Die nun vorgelegte Partitur soll die gewonnenen Erkenntnisse für die Praxis nutzbar machen. Hier nun sind einige Vorbehalte geltend zu machen. Die Forderung, als Continuo-Instrument wegen des nach Meinung des Herausgebers im Werktitel begründeten sakralen Charakters eine Orgel einzusetzen, geht nicht nur deshalb fehl, weil es Belege für die Verwendung des Cembalos in der Kirche gibt. Die Generalbassaussetzung ist oft nur zwei- oder dreistimmig gehalten und beschränkt sich auf das Allernotwendigste. Die zwangsläufig auftretenden Parallelen zu den Melodiestimmen der Triosonate sind zwar kein grundsätzliches Problem, können aber, auf der Orgel gespielt, in einem geringstimmigen Satz unangemessen hervortreten. Hier wäre zu bedenken, dass aus dem Umkreis des Bach-Schülers Kirnberger vierstimmige Generalbassaussetzungen existieren.
Die beste hiervon wurde im Anhang der alten Bach-Ausgabe wiedergegeben (die Neue Bach-Ausgabe bringt nur den 3. Satz). Eine andere Aussetzung mit der genannten im dritten Satz identisch ist an vielen Stellen mangelhaft, aber als einzige in einer Neuausgabe greifbar (Henle).
Problematisch ist die Ausführung des Ricercare a 3 mit Streichtrio. Der Tonumfang von Bratsche (bis b”) und Cello (bis c”) ist stilistisch und klanglich nicht zu rechtfertigen; die Anweisung, die c-Saite der Bratsche während eines fünf Viertel lang gehaltenen g auf H herab zu stimmen, ist befremdlich. Die am Ende wiedergegebene Klavierfassung lässt keinen Zweifel, für welches Instrument dieser Satz bestimmt ist.
Für zwei der zehn Kanons hat Bach die Instrumentalbesetzung festgelegt, die übrigen Entscheidungen traf der Herausgeber. Ungewöhnlich ist die Besetzung des Kanon a 4: Die Streichquartettstimmen werden ergänzt um eine Flöte, die alle tiefen Töne auszulassen hat, dazu eine Orgel zur Verdoppelung der Mittelstimmen sowie Fagott und Violone für den Bass.

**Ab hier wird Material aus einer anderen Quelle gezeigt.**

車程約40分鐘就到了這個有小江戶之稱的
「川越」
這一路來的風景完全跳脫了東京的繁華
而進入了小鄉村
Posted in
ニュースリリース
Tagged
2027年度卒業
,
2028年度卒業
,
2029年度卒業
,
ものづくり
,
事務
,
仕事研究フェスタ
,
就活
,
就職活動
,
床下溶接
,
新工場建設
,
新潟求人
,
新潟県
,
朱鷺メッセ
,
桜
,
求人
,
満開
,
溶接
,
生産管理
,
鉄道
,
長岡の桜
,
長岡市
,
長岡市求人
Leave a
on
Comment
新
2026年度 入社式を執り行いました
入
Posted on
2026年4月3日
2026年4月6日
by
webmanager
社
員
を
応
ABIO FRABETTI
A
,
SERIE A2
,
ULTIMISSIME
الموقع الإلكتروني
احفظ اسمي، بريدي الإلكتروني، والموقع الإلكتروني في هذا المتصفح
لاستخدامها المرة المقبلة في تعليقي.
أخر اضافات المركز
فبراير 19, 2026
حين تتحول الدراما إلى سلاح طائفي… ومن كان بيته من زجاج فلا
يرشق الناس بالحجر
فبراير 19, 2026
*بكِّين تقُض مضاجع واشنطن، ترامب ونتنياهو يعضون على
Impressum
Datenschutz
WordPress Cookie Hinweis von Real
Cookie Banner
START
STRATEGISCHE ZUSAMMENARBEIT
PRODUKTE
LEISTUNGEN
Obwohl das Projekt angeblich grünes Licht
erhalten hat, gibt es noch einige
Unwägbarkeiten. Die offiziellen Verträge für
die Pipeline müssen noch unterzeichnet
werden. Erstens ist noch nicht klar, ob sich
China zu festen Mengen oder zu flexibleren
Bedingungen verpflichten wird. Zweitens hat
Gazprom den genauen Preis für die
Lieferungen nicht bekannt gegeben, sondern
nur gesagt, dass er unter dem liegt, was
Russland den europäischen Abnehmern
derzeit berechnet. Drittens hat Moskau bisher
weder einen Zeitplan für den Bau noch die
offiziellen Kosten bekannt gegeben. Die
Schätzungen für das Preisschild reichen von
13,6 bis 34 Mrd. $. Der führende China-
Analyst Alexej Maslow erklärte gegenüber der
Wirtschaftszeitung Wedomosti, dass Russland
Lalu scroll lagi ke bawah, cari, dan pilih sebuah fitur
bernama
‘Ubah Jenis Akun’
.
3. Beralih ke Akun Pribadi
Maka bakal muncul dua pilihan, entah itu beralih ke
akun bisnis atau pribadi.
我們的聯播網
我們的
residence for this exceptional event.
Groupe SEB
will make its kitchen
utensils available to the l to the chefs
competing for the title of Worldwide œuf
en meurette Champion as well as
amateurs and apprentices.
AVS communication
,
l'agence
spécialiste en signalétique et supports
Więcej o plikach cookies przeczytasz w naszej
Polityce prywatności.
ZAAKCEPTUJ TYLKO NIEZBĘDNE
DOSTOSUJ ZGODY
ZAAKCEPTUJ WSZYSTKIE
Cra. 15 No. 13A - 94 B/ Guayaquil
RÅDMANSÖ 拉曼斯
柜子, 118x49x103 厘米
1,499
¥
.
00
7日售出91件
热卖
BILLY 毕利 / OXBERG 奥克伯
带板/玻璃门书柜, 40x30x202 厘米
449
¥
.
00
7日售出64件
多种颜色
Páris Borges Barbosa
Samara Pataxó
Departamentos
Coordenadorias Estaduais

Die Auflösungen der Rätselkanons folgen der Neuen Bach-Ausgabe, nur zu dem erwähnten Kanon a 4 erscheint die basslastige Version der alten Bach-Ausgabe und als Alternative eine Auflösung von Francesco
Finotti. Die Besetzung des Ricercare a 6 orientiert sich pragmatisch am geforderten Tonumfang. Die hohe Lage des ersten Cellos ist nicht zu vermeiden, ebenso wenig der Einsatz von Fagott und Violone für den zweiten Bass. Da kein wirklich ausgewogenes Instrumentalensemble für diesen Satz verfügbar ist, könnte der Einsatz der Orgel am ehesten angemessen sein.
Mit seiner Studie hat Hans-Eberhard Dentler wichtige Denkanstöße gegeben, auch wenn vieles nicht beweisbar ist und manches überinterpretiert erscheint. Seine Partiturausgabe kann uns bei der Suche nach den wirklichen Absichten Bachs nur bedingt weiterhelfen. Quaerendo invenietis! Dieses Motto über einem der Rätselkanons sollte uns Mut machen weiter zu suchen, auch wenn gefundene Lösungen nicht den Anspruch erheben können, als unumstößliche Wahrheiten zu gelten.